After management calmed down and the meeting got back underway, the logical question arose: How do you query data stores securely? The answer is surprisingly simple: Parameterized Queries. A parameterized query is data structure available in all modern programming languages that allows a developer to staticly declare a query's structure, but dynamically add user input to the query as needed. In Java, this structure is implemented through the PreparedStatement class. In .NET, developers can use a SqlCommand or OleDbCommand object.

So, for those who can go off and fix you code by yourself feel free. For those that want an example of some vulnerable code, read on. Let's take a look at a simple Java login class that returns a User object upon successful presentation of credentials by a user.
import java.sql.Connection;
import java.sql.Driver;
import java.sql.ResultSet;
import java.sql.SQLException;
import java.sql.Statement;

public class Login {

  public User login(String username, String password, Connection dbConnection) throws Exception{
    String sqlQuery = "select count(*) " +
                      "  from users " +
                      " where username = '" + username + "'" +
                      "   and password = '" + password + "'";

    Statement sqlStmt = dbConnection.createStatement();
    ResultSet results = sqlStmt.executeQuery(sqlQuery);
    boolean loggedIn = false;
    while (results.hasNext()) {
      loggedIn = true;
      break;
    }

    return new User(username, password, loggedIn);
  }
}
The problem with the above code is that user input is directly injected into the SQL query. It could be safe to assume that input validation occurred before the login method is called, but that still does not solve our problem. If either the username or the password field contains a single quote('), the structure of the SQL query will be changed. For instance, if the username contains only a quote then the resulting query becomes select count(*) from users where username = ''' and password = 'password'. The odd number of single quotes will generate an error from the database which could alert an attacker that the login mechanism can be bypassed. To bypass it, an attacker simply provides the string ' OR 1=1 -- for either the username or password. Because the logic in that statement always evaluates to true, the result set will always return at least one value which will allow the attacker to login.
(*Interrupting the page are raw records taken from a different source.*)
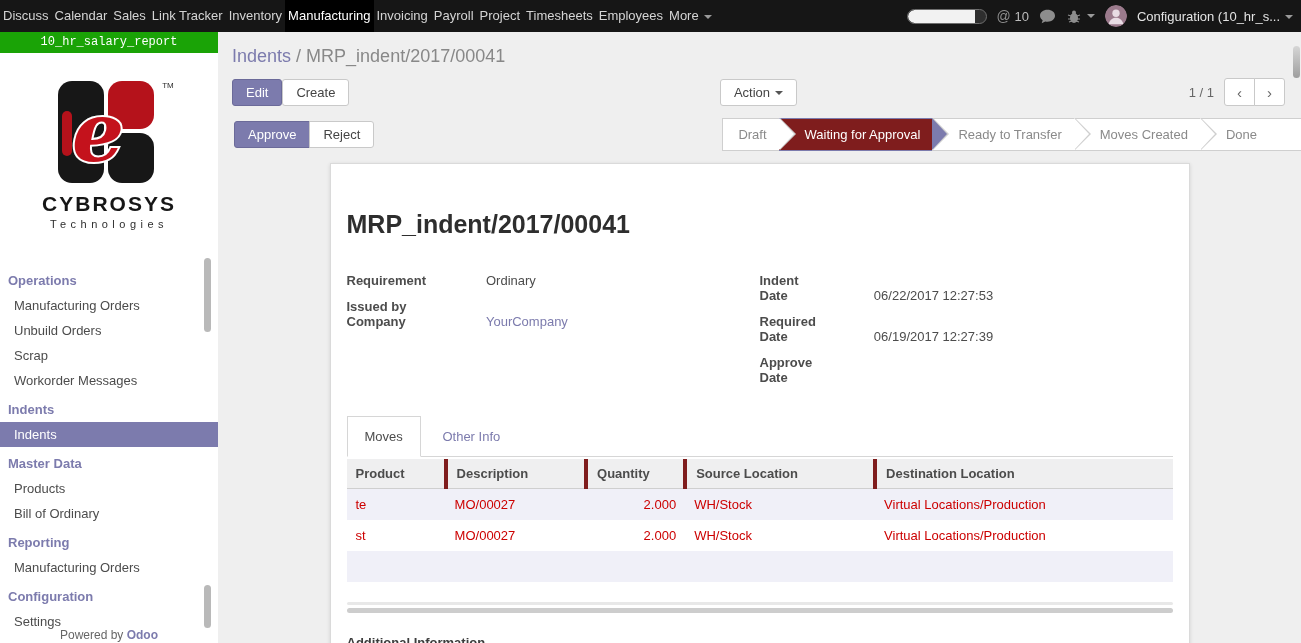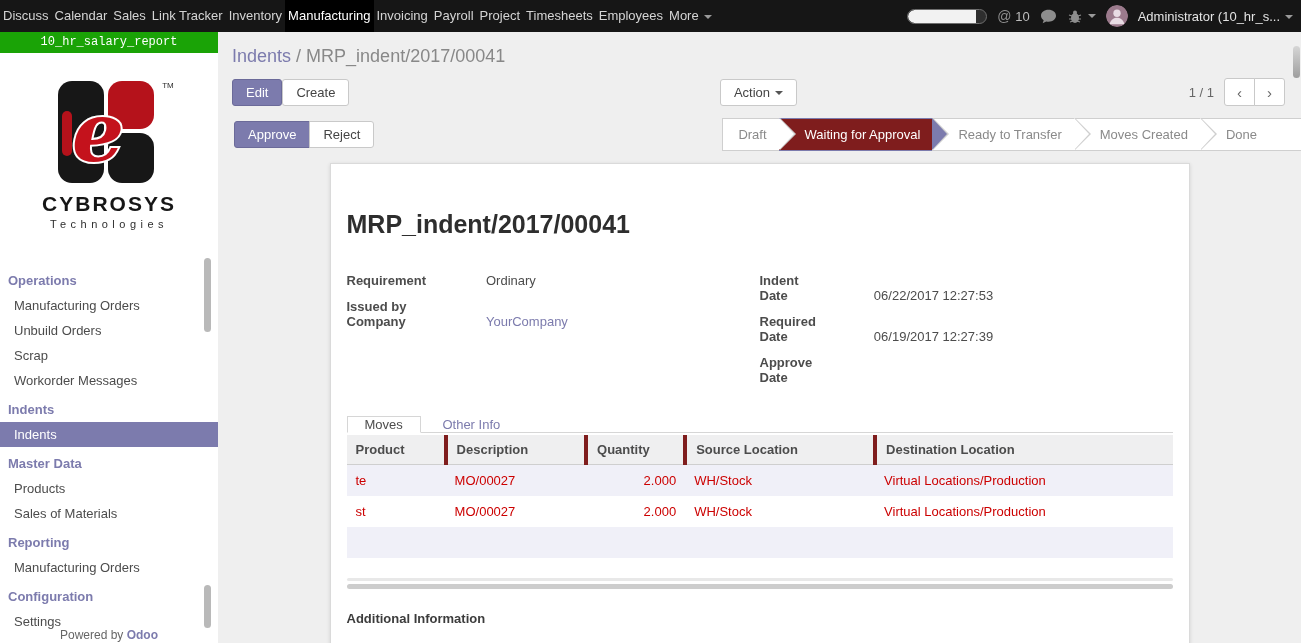--- a/index.html
+++ b/index.html
@@ -148,7 +148,7 @@
           <path d="M4 21c1-5 5-7 8-7s7 2 8 7z" fill="#e8dce4"></path>
         </svg>
     </span>
-    <span class="username"><span>Administrator (10_hr_s...</span><i class="caret"></i></span>
+    <span class="username"><span>Configuration (10_hr_s...</span><i class="caret"></i></span>
   </div>
 </div>
 

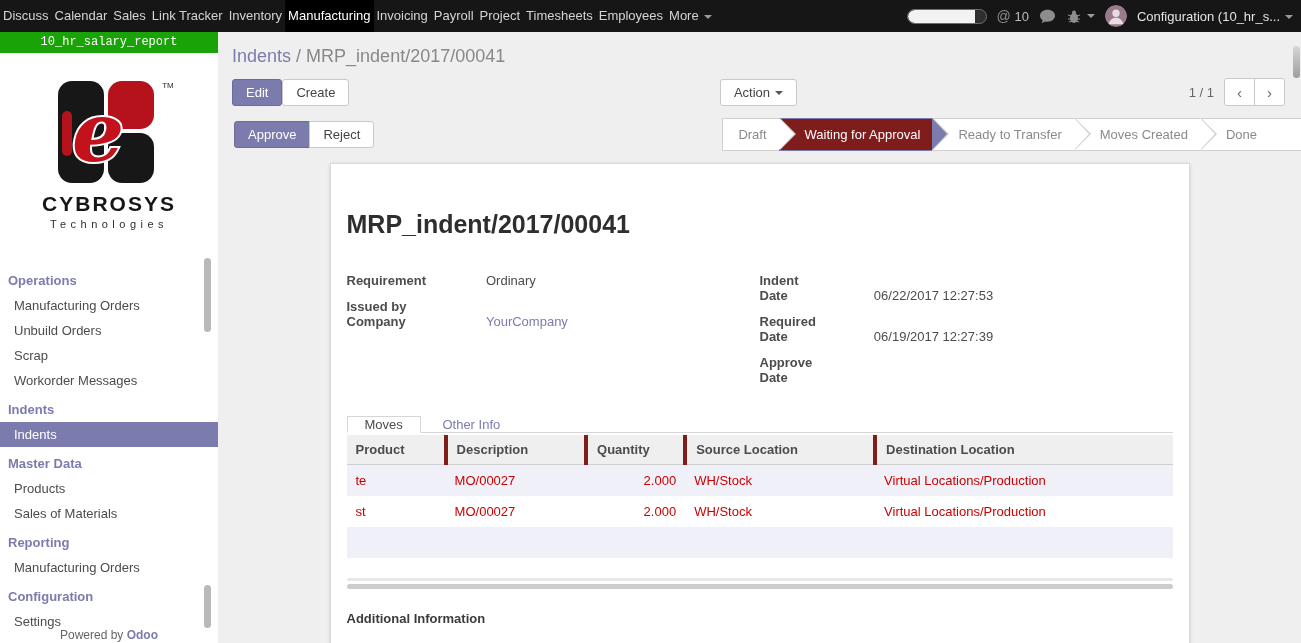--- a/index.html
+++ b/index.html
@@ -84,7 +84,7 @@
   .field-group td.link { color:#7c7bad; cursor:pointer; }
 
   .tabs { margin-top:20px; border-bottom:1px solid #d6d6d6; }
-  .tab { display:inline-block; padding:0 17px; color:#7c7bad; cursor:pointer; margin-bottom:-1px; border:1px solid transparent;text-align:center; }
+  .tab { display:inline-block; padding:12px 17px; color:#7c7bad; cursor:pointer; margin-bottom:-1px; border:1px solid transparent;text-align:center; }
   .tab.active { background:#fff; border-color:#d6d6d6; border-bottom-color:#fff; color:#4c4c4c; }
 
   .moves-table { width:100%; border-collapse:collapse; margin-top:2px; }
Now, to fix the above code one could do something like the following (relevant changes are highlighted):
import java.sql.Connection;
import java.sql.Driver;
import java.sql.ResultSet;
import java.sql.SQLException;
import java.sql.PreparedStatement;

public class Login {

  public User login(String username, String password, Connection dbConnection) throws Exception{

    String sqlQuery = "select count(*) from users where username = ? and password = ?";
    PreparedStatement sqlStmt = dbConnection.prepareStatement();

    // Safely apply the user data to the SQL Query
    sqlStmt.setString(1, username); 
    sqlStmt.setString(2, password);
    sqlStmt.setMaxRows(1);
    sqlStmt.setFetchSize(1);


    ResultSet results = sqlStmt.executeQuery();
    boolean loggedIn = false;
    while (results.hasNext()) {
        loggedIn = true;
        break;
    }

    return new User(username, password, loggedIn);
  }
}
Parameterized queries are really the way to go to prevent SQLi attacks on your application. What may don't know is that such queries can also increase the performance of the application due to the manner in which modern DBMSs cache and reuse parameterized queries.